(Data shown Opens)
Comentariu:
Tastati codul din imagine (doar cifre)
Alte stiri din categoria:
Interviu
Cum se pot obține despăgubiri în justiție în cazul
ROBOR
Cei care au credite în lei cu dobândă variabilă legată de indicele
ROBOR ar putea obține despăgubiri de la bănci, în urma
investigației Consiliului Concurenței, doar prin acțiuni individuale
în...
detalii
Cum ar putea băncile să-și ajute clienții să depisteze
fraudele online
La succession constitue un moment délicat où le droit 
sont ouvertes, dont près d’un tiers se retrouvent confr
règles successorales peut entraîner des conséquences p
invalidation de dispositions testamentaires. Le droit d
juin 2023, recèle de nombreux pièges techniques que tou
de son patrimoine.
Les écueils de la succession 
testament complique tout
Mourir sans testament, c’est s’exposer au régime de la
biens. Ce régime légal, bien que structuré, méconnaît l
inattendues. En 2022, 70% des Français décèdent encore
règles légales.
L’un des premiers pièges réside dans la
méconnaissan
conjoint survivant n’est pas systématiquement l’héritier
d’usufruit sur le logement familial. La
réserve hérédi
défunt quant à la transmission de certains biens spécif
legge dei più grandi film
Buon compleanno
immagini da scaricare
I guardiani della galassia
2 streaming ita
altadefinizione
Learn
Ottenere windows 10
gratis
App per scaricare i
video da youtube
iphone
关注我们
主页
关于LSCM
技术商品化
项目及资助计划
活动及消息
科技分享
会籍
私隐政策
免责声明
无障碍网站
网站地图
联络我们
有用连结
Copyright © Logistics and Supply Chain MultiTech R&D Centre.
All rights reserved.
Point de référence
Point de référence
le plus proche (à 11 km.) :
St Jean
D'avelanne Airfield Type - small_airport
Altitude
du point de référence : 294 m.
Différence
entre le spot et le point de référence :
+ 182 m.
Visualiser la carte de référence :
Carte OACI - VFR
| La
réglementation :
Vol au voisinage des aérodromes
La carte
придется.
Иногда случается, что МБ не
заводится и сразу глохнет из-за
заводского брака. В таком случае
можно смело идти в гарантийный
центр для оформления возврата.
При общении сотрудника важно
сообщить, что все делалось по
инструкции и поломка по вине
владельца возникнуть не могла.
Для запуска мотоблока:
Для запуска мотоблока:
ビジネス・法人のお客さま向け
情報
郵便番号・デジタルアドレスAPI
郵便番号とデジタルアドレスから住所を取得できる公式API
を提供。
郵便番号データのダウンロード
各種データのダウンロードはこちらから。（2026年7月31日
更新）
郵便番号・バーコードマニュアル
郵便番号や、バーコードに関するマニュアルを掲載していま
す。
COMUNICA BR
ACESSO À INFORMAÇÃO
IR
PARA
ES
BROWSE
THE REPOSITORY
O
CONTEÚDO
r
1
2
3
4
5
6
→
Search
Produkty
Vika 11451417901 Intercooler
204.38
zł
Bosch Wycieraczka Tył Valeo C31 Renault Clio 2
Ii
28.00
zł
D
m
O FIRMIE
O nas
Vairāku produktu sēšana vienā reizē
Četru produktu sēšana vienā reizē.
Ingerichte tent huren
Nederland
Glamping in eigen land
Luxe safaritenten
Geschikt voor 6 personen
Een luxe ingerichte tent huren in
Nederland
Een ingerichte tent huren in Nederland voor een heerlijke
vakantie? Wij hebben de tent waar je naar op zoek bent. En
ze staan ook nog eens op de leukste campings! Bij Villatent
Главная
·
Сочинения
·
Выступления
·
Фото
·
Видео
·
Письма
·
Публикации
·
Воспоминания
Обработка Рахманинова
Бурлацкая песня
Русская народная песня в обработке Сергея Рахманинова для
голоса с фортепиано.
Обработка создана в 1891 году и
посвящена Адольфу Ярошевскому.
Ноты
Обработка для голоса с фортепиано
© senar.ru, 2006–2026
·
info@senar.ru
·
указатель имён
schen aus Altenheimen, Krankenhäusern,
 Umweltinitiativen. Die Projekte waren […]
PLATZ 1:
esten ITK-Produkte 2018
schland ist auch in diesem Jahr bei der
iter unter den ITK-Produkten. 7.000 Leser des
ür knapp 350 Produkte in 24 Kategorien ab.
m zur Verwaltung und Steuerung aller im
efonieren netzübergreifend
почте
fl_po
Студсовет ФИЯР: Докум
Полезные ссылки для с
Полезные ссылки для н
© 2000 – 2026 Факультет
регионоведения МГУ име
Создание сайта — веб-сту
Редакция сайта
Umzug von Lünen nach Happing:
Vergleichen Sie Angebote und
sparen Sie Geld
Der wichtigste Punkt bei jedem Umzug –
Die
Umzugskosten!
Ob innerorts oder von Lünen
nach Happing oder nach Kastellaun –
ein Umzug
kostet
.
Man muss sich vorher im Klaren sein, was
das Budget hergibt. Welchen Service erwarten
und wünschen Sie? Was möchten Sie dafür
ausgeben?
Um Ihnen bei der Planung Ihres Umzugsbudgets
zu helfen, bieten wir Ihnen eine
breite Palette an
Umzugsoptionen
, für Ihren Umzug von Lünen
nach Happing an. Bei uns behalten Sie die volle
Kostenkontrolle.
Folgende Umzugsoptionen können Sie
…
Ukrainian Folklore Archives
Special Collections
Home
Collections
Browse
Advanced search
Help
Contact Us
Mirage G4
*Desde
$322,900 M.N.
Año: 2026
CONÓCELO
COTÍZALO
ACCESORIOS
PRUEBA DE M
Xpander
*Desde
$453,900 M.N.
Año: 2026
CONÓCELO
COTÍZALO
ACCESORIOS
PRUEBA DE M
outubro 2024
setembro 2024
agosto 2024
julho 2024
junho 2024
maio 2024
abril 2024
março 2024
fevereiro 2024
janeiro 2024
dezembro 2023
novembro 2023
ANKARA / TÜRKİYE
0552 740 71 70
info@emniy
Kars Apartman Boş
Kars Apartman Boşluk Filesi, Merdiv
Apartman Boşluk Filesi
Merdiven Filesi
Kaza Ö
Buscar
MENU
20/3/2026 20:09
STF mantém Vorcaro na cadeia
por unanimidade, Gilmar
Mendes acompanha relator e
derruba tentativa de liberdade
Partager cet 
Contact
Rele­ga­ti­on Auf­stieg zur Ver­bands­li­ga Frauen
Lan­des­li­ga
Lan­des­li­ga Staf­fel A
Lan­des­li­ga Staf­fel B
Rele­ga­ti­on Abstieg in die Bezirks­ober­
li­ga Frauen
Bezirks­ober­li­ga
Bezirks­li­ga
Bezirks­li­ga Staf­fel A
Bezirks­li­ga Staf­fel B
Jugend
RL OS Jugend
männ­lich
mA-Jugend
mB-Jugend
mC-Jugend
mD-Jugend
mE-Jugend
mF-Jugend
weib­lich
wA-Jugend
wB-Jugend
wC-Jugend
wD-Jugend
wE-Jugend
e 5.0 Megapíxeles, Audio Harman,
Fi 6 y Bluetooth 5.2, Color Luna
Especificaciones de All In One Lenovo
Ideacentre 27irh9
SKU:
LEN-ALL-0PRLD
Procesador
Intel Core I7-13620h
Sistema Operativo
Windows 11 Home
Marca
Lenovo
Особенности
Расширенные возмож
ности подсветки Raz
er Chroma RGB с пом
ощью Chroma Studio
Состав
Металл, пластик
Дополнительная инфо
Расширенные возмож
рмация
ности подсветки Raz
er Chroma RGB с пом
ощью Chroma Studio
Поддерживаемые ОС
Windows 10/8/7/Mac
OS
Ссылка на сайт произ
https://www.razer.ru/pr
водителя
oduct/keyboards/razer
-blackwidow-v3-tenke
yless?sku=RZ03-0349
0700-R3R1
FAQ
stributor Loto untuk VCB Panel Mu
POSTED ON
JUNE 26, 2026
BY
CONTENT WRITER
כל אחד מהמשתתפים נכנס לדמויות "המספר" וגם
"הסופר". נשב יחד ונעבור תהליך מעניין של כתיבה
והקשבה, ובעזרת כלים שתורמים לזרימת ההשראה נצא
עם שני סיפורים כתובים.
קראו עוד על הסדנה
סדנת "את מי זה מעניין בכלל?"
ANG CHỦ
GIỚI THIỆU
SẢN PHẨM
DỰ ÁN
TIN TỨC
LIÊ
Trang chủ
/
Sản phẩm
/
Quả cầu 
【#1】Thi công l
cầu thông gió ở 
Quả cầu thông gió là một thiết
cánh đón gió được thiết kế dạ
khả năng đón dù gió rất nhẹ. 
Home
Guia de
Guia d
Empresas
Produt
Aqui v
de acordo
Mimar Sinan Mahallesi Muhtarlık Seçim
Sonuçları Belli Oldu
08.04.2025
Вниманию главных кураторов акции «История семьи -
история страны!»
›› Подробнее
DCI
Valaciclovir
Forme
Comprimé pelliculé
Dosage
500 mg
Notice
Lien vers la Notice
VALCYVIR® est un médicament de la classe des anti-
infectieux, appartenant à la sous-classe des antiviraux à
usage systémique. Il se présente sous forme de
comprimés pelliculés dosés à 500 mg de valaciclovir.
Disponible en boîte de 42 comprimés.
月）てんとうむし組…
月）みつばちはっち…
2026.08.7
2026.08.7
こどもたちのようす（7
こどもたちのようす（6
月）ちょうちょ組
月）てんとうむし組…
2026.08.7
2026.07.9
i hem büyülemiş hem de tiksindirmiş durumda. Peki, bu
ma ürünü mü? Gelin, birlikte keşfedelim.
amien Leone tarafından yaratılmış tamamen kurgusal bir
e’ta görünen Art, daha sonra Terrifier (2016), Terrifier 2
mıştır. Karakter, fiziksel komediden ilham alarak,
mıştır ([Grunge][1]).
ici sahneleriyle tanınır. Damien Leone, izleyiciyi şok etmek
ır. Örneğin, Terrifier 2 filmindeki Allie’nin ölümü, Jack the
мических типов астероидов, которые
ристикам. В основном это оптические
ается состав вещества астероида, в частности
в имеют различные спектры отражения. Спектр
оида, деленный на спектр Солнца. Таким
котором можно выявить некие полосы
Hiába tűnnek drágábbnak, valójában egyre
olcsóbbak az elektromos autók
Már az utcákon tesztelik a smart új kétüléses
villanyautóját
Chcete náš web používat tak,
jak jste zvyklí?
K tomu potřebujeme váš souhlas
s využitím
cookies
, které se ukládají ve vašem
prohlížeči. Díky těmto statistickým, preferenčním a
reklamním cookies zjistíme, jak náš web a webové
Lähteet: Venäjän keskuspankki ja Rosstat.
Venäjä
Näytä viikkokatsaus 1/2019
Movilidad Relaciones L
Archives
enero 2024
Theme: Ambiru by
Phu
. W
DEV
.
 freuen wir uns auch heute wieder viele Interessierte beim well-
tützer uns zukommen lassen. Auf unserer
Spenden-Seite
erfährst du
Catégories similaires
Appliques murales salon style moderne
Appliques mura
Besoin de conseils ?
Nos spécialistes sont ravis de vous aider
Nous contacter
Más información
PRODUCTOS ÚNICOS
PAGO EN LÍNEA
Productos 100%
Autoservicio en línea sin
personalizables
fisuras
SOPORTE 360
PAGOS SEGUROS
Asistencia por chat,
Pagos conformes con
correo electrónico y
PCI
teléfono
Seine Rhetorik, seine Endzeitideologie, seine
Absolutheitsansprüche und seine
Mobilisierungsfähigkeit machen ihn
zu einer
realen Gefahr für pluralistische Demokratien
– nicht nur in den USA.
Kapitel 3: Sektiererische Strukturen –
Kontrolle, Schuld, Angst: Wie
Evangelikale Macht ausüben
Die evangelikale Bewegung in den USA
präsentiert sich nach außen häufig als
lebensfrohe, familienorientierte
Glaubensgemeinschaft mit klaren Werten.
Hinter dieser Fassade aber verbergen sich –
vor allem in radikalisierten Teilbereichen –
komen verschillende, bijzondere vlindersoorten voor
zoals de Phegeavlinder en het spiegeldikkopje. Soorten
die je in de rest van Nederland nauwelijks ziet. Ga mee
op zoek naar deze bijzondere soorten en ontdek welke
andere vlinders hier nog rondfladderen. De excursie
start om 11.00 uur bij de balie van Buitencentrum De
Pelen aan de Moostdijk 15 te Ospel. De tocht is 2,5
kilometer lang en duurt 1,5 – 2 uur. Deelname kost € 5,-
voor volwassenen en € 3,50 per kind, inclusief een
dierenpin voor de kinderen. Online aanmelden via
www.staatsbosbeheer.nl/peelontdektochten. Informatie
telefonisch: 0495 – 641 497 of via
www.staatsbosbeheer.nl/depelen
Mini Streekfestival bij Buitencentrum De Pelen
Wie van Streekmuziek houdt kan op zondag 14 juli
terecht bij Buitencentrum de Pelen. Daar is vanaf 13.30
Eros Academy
(Data shown Closes)
_Task:_
Reproduce the material verbatim, everything from its first line down to the line containing "Mourir sans testament, c’est", with both of those lines included.

_Exercise output:_
Comentariu:
Tastati codul din imagine (doar cifre)
Alte stiri din categoria:
Interviu
Cum se pot obține despăgubiri în justiție în cazul
ROBOR
Cei care au credite în lei cu dobândă variabilă legată de indicele
ROBOR ar putea obține despăgubiri de la bănci, în urma
investigației Consiliului Concurenței, doar prin acțiuni individuale
în...
detalii
Cum ar putea băncile să-și ajute clienții să depisteze
fraudele online
La succession constitue un moment délicat où le droit 
sont ouvertes, dont près d’un tiers se retrouvent confr
règles successorales peut entraîner des conséquences p
invalidation de dispositions testamentaires. Le droit d
juin 2023, recèle de nombreux pièges techniques que tou
de son patrimoine.
Les écueils de la succession 
testament complique tout
Mourir sans testament, c’est s’exposer au régime de la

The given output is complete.